[Python-3000] Exception tracebacks and PEP 3101

Patrick Maupin pmaupin at gmail.com
Tue Mar 6 16:25:49 CET 2007


On 3/6/07, "Martin v. Löwis" <martin at v.loewis.de> wrote:
> Patrick Maupin schrieb:
> > I'm a newbie when it comes to deep Python internals, so maybe I'm
> > missing something obvious.  I'm trying to figure out the right answer
> > for exceptions/tracebacks in PEP 3101 (advanced string formatting).
>
> You should turn the question then around: "This is what I want to
> display, how can I achieve that".

That was a statement.  The question comes later :)

> This seems the tricky part here: What *is* it that you want to
> display?

The obvious, greenfield, blue-sky, non-pre-existing-implementation,
perfect-world thing to do is to add a record to the stack traceback.
This record would be in a different language than Python (it would be
in the "format string" language), and would contain location
information relevant to that different language that would help the
exception system display a snippet of the format string that would be
useful to the programmer.

Just like the exception and any other stack trace information, this
trace record could be printed out to stderr by default, or otherwise
manipulated, displayed, analyzed, etc. programmatically, or even
ignored by a try/except statement.

>
> > However, it seems that the Python traceback scheme is intimately tied
> > to the concept of Python execution frames, which are assumed to have
> > associated text information from a file.  I'm not sure that I can
> > legitimately add to a preexisting traceback from a C function in a
> > non-fragile fashion.  Even if I could, I don't really have a "file" to
> > show the user (unless I dynamically create one).
>
> You can certainly add a stack frame into the traceback, see
> Modules/pyexpat.c (call_with_frame). However, this will get you just
> a function number, line number, etc: there is no exception object
> associated with the trace.

That's useful information.  I might play with this even though it's
not exactly what I would like to see (I could dummy up the function
name to be something related to the failing lcoation in the string,
for example.)

>
> > So it seems the only answer might have to have options like "let the
> > user see the existing traceback" or "get rid of the traceback and
> > raise an exception which shows exactly where in
> > the format string the error occured",  or "print the preexisting
> > traceback to stderr, then toast it and raise a new exception showing
> > the string location in the exception text."
>
> I still don't understand why you worry about the stack trace. Isn't
> the exception object what you are after?

In the current implementation, probably.  In the best possible world,
certainly not.  The exception is whatever it is .  That's not my deal.
 All I really want to do is leave a breadcrumb on how we GOT to the
exception to help give a clue to the poor slob who's up at 3:00 AM
trying to find that last bug.

> > I guess there are two parts to my question:
> >
> > 1) What is the best thing to do right now for PEP3101?
>
> I may be repeating myself, but I think you are looking for some kind of
> nested exceptions.
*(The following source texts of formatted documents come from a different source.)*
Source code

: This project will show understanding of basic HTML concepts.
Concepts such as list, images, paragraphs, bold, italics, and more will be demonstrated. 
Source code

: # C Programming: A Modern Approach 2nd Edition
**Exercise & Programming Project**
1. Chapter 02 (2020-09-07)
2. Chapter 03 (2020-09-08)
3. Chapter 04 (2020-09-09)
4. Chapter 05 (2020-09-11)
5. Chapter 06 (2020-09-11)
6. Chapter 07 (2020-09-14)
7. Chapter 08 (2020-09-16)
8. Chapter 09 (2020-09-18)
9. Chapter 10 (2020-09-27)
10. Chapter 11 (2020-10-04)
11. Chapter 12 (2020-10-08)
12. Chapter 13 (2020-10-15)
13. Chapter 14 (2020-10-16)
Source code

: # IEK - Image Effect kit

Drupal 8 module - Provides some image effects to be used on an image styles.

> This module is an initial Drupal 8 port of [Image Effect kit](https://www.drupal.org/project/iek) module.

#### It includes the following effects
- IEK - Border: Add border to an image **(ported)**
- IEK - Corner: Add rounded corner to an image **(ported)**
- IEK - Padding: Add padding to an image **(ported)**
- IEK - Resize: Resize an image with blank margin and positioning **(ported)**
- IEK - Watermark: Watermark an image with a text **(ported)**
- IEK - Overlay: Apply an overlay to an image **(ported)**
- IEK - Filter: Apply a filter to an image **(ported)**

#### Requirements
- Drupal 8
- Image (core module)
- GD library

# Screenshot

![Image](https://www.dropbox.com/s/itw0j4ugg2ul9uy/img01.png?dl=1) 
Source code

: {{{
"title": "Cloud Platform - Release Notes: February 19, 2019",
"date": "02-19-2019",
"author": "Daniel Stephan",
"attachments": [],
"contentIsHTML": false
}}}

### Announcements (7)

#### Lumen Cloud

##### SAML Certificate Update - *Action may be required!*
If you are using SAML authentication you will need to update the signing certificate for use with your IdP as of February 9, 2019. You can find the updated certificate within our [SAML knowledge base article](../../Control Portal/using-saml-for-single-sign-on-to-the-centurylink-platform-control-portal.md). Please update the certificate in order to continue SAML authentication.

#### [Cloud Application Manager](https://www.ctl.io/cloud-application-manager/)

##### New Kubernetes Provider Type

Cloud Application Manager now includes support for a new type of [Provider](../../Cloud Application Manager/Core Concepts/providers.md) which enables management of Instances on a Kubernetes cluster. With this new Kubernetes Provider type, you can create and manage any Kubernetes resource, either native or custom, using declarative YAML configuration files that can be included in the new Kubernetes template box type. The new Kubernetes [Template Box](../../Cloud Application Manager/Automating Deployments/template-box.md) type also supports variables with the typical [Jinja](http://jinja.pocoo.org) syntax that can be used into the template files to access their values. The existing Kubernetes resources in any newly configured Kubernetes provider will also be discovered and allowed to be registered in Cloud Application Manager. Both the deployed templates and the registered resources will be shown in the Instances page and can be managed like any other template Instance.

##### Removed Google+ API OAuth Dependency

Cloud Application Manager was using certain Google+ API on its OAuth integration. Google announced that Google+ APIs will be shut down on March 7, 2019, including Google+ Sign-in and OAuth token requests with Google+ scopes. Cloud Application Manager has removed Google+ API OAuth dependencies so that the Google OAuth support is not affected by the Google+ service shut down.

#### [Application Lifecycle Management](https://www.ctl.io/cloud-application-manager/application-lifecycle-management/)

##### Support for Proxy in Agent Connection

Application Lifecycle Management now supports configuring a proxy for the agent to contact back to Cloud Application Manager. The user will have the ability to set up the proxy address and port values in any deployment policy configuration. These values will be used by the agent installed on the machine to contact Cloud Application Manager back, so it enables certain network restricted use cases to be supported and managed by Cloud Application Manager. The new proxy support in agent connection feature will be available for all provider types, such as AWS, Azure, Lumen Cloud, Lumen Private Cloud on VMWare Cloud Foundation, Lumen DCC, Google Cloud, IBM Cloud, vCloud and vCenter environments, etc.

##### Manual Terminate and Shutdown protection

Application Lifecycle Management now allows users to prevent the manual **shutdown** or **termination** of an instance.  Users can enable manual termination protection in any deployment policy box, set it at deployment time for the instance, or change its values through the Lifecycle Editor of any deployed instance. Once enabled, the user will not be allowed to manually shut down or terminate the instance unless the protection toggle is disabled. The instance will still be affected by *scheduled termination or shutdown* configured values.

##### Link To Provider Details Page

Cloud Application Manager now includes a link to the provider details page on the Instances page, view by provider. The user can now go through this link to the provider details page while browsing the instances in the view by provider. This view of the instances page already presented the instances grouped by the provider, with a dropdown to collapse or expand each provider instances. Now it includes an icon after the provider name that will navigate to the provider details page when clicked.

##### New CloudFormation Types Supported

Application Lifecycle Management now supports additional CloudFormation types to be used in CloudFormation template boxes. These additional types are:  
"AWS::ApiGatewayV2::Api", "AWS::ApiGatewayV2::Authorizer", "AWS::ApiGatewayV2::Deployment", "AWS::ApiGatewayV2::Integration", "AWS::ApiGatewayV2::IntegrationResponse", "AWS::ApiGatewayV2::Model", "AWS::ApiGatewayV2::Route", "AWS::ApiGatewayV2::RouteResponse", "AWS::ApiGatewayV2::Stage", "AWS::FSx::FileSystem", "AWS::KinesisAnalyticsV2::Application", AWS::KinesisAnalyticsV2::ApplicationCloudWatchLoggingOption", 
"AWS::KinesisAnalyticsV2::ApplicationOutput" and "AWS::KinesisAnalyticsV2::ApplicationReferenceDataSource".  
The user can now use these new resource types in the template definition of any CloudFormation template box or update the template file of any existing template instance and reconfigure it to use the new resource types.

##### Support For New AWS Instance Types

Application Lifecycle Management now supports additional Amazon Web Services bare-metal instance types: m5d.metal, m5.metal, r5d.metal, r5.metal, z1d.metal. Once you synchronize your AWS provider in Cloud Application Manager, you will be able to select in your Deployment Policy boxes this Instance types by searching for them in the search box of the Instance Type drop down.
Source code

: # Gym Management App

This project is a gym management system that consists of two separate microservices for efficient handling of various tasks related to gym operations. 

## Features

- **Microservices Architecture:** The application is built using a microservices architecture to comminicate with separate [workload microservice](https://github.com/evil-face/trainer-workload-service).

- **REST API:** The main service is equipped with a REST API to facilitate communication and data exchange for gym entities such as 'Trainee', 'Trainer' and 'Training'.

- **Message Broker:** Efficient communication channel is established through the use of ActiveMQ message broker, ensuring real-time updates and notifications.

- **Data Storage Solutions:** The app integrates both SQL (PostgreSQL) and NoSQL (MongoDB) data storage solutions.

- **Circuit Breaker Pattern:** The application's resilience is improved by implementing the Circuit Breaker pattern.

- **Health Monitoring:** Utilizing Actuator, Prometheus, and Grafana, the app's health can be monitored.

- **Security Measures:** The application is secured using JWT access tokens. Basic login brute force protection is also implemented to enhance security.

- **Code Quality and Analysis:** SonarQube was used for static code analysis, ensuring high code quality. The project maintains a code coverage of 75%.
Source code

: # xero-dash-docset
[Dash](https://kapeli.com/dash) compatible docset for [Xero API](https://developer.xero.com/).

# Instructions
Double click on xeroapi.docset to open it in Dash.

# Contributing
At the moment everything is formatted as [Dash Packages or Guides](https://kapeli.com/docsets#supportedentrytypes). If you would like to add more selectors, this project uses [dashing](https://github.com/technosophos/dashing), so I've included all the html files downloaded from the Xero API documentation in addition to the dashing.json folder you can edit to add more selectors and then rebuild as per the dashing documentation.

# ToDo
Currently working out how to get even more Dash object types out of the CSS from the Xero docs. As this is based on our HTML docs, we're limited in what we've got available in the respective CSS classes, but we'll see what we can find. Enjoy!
There is no notion of nested exceptions yet in
> Python, but you could try to implement some scheme, where the formatting
> exception has a reference to the "true" exception, and, when printing
> the formatting exception, the true exception and its traceback get printed.

I agree that nested exceptions may be the best I can do in the current
implementation, and I can (and probably will) do what you and Talin
have independently suggested.

> > 2) If the "right now" answer isn't very good, is this really a more
> > general problem that needs work?  As more "little languages" do things
> > like manipulate the AST, it might become very useful to have the
> > ability to place almost arbitrary objects on the traceback stack.
>
> Same question again. The stack trace seems irrelevant in this problem to
> me, and so does 'putting objects on it'.

Again, the exception is the thing that happened at the bottom.  The
stack trace is a clue as to how you got there.  Nested exceptions are
a workaround.  The ideal situation would be to have a more flexible
stack trace that let you show "how you got there" through execution of
code that isn't Python, and even through execution of dynamically
generated Python code that has no associated file object (but which
may have an associated string object, for example).